--- Set of tasks ---
(a) According to the article on the National Agricultural Market, how many crops will the platform trade in?
(b) Please reproduce the passage of the National Agricultural Market article verbatim, from "New Delhi, April" up to and including "digital trading platform.".
(c) Resume the article on the National Agricultural Market, starting right after its final sentence.

Agriculture gets ‘national market’

Punjab still out of grouping that links farm markets directly with buyers

What online trading platform aims to achieve

  • In the first phase, it will connect 21 markets in Gujarat,Telangana, Jharkhand, MP, Rajasthan, UP, Haryana and HP
  • At present, farmers have no option but to sell produce at the nearest mandi. Now, they would be able to sell produce to local traders or buyers registered with portal, but stationed outside APMC locality and even outside state
  • The platform will trade in 25 crops, but experts say due to variation in quality and standards, not even 10% ofcommodities can be covered under NAM
Agriculture gets ‘national market’
File photo

Vibha Sharma

Tribune News Service

New Delhi, April 14

Mandis in Haryana, Himachal Pradesh and six other states will now be linked on a common e-platform — the National Agricultural Market (NAM), which was launched by Prime Minister Narendra Modi today. 

Farmers in Haryana or Himachal can now sell their produce on the NAM platform to traders South or West, selecting the highest price being offered.

Eventually, NAM aims to link all agriculture markets (Agriculture Produce Market Committees or APMCs) in all states, linking farmers directly with buyers through this digital trading platform.

--- Extracted information ---
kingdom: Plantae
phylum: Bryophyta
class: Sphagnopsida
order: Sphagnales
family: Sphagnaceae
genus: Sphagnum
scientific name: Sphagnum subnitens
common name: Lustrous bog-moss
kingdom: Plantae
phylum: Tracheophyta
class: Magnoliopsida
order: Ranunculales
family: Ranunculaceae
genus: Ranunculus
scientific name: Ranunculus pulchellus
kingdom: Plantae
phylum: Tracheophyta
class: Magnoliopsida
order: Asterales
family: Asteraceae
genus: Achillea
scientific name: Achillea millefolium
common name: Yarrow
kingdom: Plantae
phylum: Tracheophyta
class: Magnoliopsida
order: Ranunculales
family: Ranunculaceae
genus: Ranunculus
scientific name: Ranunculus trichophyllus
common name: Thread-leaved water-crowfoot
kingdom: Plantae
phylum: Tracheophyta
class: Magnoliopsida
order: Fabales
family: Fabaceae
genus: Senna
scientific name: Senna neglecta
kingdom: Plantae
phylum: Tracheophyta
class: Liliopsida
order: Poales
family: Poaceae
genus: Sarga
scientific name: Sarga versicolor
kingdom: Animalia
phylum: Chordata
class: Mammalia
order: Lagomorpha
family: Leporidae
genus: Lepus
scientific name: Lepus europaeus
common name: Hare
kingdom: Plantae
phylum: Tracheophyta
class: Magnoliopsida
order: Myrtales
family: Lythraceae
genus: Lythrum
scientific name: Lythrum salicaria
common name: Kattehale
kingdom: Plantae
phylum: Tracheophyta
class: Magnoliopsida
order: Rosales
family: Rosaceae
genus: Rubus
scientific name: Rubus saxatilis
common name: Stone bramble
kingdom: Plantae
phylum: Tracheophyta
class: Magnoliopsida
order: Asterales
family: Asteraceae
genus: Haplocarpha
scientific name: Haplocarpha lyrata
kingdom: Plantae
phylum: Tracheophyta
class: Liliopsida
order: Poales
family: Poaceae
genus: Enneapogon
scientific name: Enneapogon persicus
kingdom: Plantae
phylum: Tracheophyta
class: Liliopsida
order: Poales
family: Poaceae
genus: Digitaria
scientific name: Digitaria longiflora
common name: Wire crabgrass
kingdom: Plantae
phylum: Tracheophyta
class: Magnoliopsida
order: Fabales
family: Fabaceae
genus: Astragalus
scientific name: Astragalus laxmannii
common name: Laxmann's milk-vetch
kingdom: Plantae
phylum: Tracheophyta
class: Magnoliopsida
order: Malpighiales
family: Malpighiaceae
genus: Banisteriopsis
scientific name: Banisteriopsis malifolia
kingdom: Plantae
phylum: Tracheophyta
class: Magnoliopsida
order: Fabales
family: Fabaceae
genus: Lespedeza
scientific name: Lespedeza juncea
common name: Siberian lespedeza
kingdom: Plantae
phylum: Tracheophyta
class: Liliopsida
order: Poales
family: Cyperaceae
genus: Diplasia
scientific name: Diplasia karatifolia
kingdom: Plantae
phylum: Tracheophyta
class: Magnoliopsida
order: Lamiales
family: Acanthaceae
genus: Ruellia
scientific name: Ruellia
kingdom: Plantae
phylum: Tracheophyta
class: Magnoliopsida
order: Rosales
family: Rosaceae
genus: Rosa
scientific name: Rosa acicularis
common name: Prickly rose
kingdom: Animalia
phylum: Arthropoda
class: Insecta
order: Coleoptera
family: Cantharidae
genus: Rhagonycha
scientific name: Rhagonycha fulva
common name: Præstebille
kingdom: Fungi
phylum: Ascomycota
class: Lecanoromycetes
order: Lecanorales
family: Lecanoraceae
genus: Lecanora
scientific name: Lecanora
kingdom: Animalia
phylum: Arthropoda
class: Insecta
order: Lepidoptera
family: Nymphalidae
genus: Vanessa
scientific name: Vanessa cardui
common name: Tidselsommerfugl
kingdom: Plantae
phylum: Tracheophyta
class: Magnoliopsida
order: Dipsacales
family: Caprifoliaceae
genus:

--- Responses by task ---
(a) 25 crops

(b)
New Delhi, April 14

Mandis in Haryana, Himachal Pradesh and six other states will now be linked on a common e-platform — the National Agricultural Market (NAM), which was launched by Prime Minister Narendra Modi today. 

Farmers in Haryana or Himachal can now sell their produce on the NAM platform to traders South or West, selecting the highest price being offered.

Eventually, NAM aims to link all agriculture markets (Agriculture Produce Market Committees or APMCs) in all states, linking farmers directly with buyers through this digital trading platform.

(c)
However, Punjab — the largest contributor to the grain stock — has not yet conceded to be a part of the grouping. While Kerala and Bihar (states which do not have an APMC Act) are yet to take a call, officials say Punjab has “agreed to the scheme in principle”. At the same time, they concede that bringing Punjab on board continues to be the biggest challenge. 

The state, the sources say, has not taken any concrete step for integration with NAM, except "talking about completing requisite reforms" in the APMC Act to join the scheme and allow e-trading. So far, 15 states have amended APMC Acts - state laws that govern how farm produce can be traded.

Apparently, being a BJP-ruled state, Haryana was "told" to send its proposal so that Punjab could be asked to follow suit. States levy taxes and duties on trading of farm produce and for Punjab, it is a substantial amount - almost Rs 5,000 crore - which the state may not want to lose. But unless a major producer like Punjab is brought on board, the complete market reforms may not be possible.